The authors then investigated the effects of A. muciniphila and Amuc_1100 on gut barrier function. The administration of either pasteurized A. muciniphila or Amuc_1100* to mice with HFD-induced obesity blunted LPS leakage to the same extent as live A. muciniphila grown in synthetic medium. Furthermore, both pasteurized A. muciniphila and Amuc_1100* administration increased the expression of genes encoding jejunal and ileal tight-junction proteins, which suggests that pasteurized A. muciniphila and Amuc_1100* alleviate metabolic endotoxemia by strengthening the gut barrier. Acylglycerols that integrate the endocannabinoid system were previously shown to be increased in the gut of HFD-fed mice treated with live A. muciniphila, a finding associated with increased mucus layer thickness and improved intestinal barrier6 as compared to untreated mice with obesity. In the same study, the authors also reported increased expression of the gene encoding the antimicrobial peptide Reg3g in the colon6. Here Plovier et al.9 found that pasteurized A. muciniphila and Amuc_1100*differently affect the endocannabinoid system and the profile of antimicrobial peptides in the gut.
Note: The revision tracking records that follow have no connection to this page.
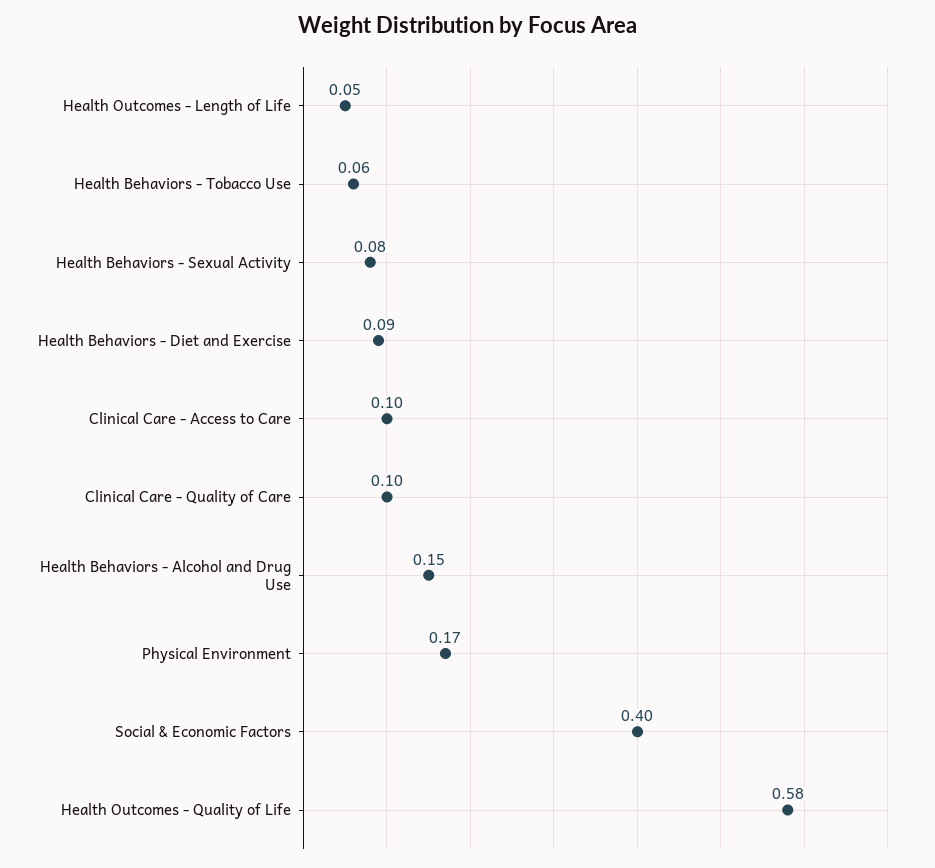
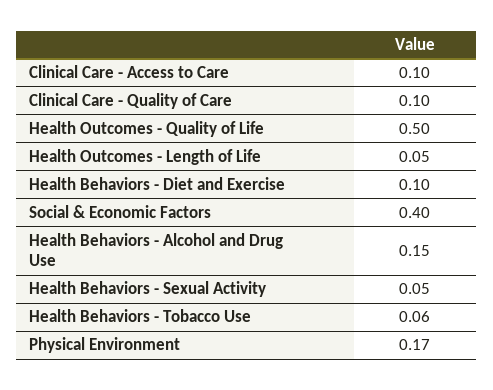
  {
    "Health Outcomes - Length of Life": 0.05,
    "Health Behaviors - Tobacco Use": 0.06,
-   "Health Behaviors - Sexual Activity": 0.08,
+   "Health Behaviors - Sexual Activity": 0.05,
-   "Health Behaviors - Diet and Exercise": 0.09,
+   "Health Behaviors - Diet and Exercise": 0.1,
    "Clinical Care - Access to Care": 0.1,
    "Clinical Care - Quality of Care": 0.1,
    "Health Behaviors - Alcohol and Drug Use": 0.15,
    "Physical Environment": 0.17,
    "Social & Economic Factors": 0.4,
-   "Health Outcomes - Quality of Life": 0.58
+   "Health Outcomes - Quality of Life": 0.5
  }

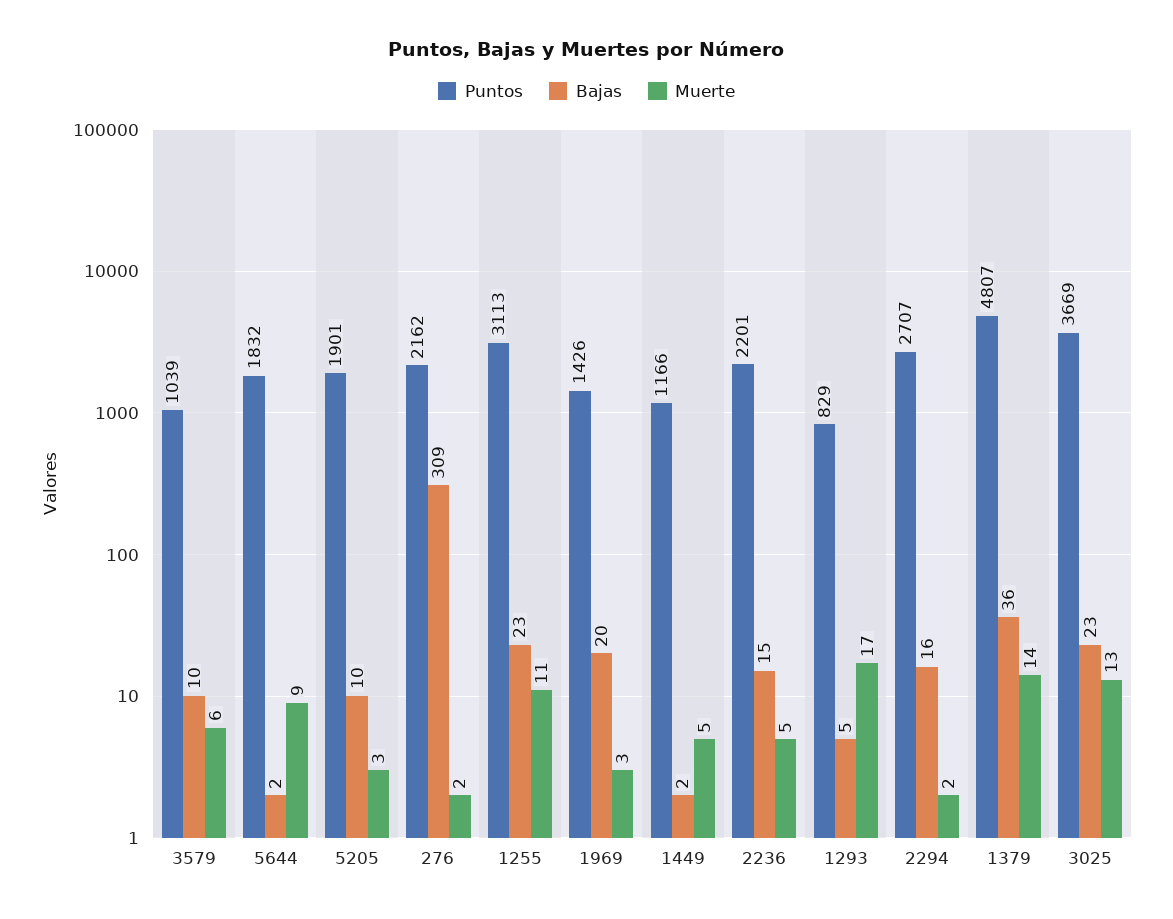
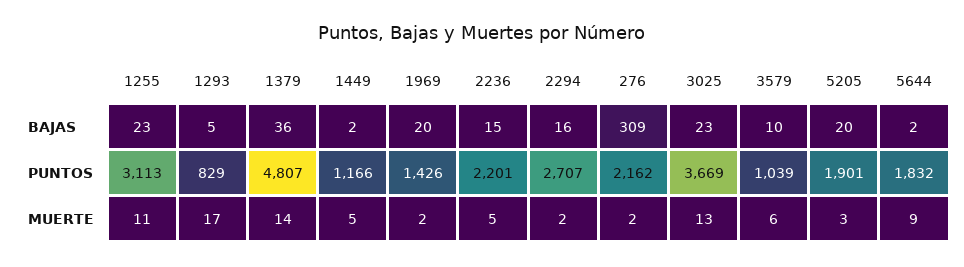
  {
    "Puntos": {
      "3579": 1039,
      "5644": 1832,
      "5205": 1901,
      "276": 2162,
      "1255": 3113,
      "1969": 1426,
      "1449": 1166,
      "2236": 2201,
      "1293": 829,
      "2294": 2707,
      "1379": 4807,
      "3025": 3669
    },
    "Bajas": {
      "3579": 10,
      "5644": 2,
-     "5205": 10,
+     "5205": 20,
      "276": 309,
      "1255": 23,
      "1969": 20,
      "1449": 2,
      "2236": 15,
      "1293": 5,
      "2294": 16,
      "1379": 36,
      "3025": 23
    },
    "Muerte": {
      "3579": 6,
      "5644": 9,
      "5205": 3,
      "276": 2,
      "1255": 11,
-     "1969": 3,
+     "1969": 2,
      "1449": 5,
      "2236": 5,
      "1293": 17,
      "2294": 2,
      "1379": 14,
      "3025": 13
    }
  }

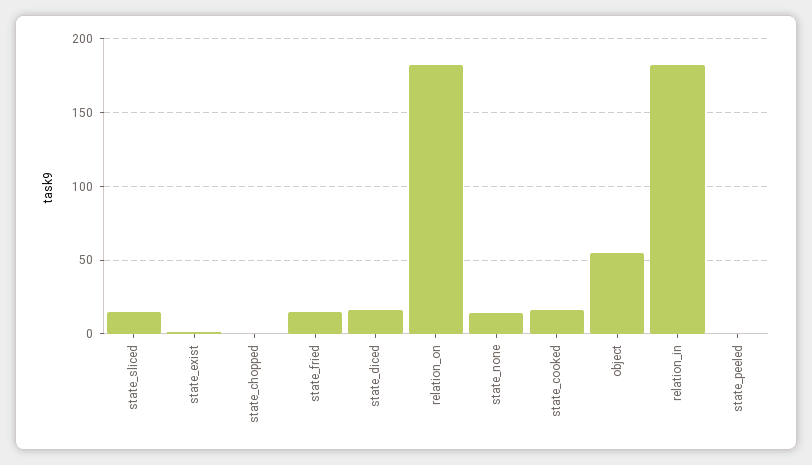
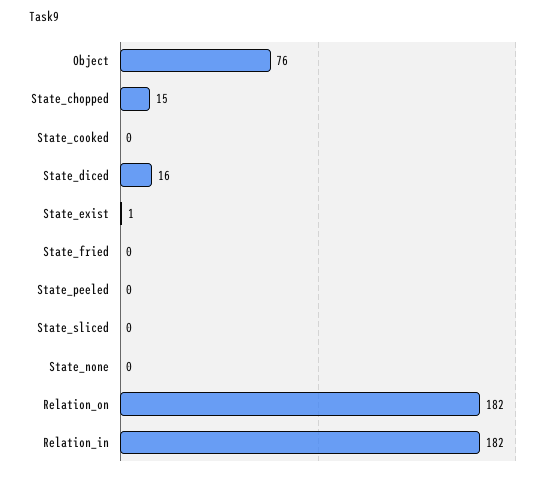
  {
-   "state_sliced": 15,
+   "state_sliced": 0,
    "state_exist": 1,
-   "state_chopped": 0,
+   "state_chopped": 15,
-   "state_fried": 15,
+   "state_fried": 0,
    "state_diced": 16,
    "relation_on": 182,
-   "state_none": 15,
+   "state_none": 0,
-   "state_cooked": 15,
+   "state_cooked": 0,
-   "object": 55,
+   "object": 76,
    "relation_in": 182,
    "state_peeled": 0
  }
These data indicate that Amuc_1100* and pasteurized A. muciniphila improve gut-barrier function through different mechanisms that will be important to further delineate in future studies. These findings also suggest that pasteurization-resistant outer-membrane proteins other than Amuc_1100* may be involved in the beneficial interaction between A. muciniphila and the host, which then leads to improved gut function and metabolic health. Moreover, it remains to be investigated whether Amuc_1100* administration can recapitulate the effects of pasteurized A. muciniphila on the host's capacity to harvest energy from the diet; on the abundance of goblet cells in the intestine; or on mucus-layer thickness6.
 
Thus far, two obvious limitations hindering the use of A. muciniphila as a probiotic for metabolic diseases were the need to use animal-derived mucin for its production and its extreme sensitivity to oxygen. These major hurdles are now circumvented by the possibility of large-scale production of A. muciniphila using a synthetic medium, and the fact that pasteurization of A. muciniphila enhances its beneficial properties against obesity and insulin resistance. The authors also showed that treatment of overweight humans for 2 weeks with either live A. muciniphila grown in a synthetic medium or pasteurized A. muciniphila is safe and well tolerated, which brings us even closer to using A. muciniphila, or a protein derived from this bacterium, for the potential treatment of human obesity and metabolic syndrome. Although studies of longer duration are under way to validate the clinical efficacy of A. muciniphila as a method to reduce weight gain and alleviate metabolic syndrome in humans, the current work opens the door for the potential pasteurization of other bacterial strains to enhance their probiotic activity against multiple inflammatory diseases that are linked to impaired gut-barrier integrity. Finally, the reported strategy for isolating bacterial proteins, such as Amuc_1100*, that can reproduce the beneficial effects of A. muciniphila should be exploited further by mining other beneficial gut bacteria to identify more microbial proteins to fight obesity and other chronic inflammatory conditions.